"İFADE ÖZGÜRLÜĞÜNÜ DAHA DA KARANLIK BİR SÜREÇ BEKLİYOR"
Erinç yaptığı yazılı açıklamada, 24 Mart'ın, basın tarihinin kara günleri arasında şimdiden yerini aldığını söyledi.
Erinç, "Oysa aynı günün sabahı ifade özgürlüğünün önündeki engellerin kalkacağı ve gazetecilerin hapis cezasından kurtulacağı ümidini yaşama geçirmek amacıyla Ankara'ya gitmiştik. TBMM Adalet Komisyonu, Türk Ceza Yasasındaki kimi maddelerin değiştirilmesi konusunu ele almıştı. Biz de meslek örgütü temsilcileri olarak nelerin yapılması gerektiği konusunda bilgi sunuyorduk. Toplantı bittikten sonra çıktığımızda tam bir hayal kırıklığı yaşadık. Anayasa'nın, Basın Yasası'nın sansürü yasaklayan ve gazetecileri güvence altına aldığı söylenen maddeleri yok sayılmıştı. 12 Mart 1971 ara rejiminde, sıkıyönetim komutanının sokağa çıkma yasağı koyarak yaptığı yasak kitap arama baskını bu kez, ülkenin demokratik hukuk devleti olduğunun ısrarla vurgulandığı bir dönemde yapılmıştı.

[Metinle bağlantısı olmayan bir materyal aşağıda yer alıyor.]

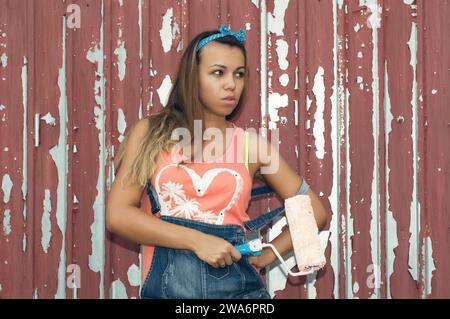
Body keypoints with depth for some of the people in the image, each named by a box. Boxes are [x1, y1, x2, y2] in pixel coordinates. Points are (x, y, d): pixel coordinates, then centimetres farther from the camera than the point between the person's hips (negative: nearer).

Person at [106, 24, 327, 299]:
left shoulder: (251, 143, 4)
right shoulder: (150, 132, 2)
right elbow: (118, 215, -7)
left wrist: (266, 257, 0)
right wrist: (197, 240, -14)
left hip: (237, 285, 1)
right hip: (166, 285, -1)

Basın Yayın Tarihimize, yayınlanmamış kitabın imha edilmesi gibi akıl ve hukuk dışı bir girişimin yaşandığı da eklenmişti. Bu ayıbı kimin düzelteceğini ne yazık ki bilemiyoruz. Elimizden gelen şey ise uygulamaya karşı çıkmak, kınamak ve ifade özgürlüğünü daha da karanlık bir sürecin beklediğini vurgulamak oluyor" dedi.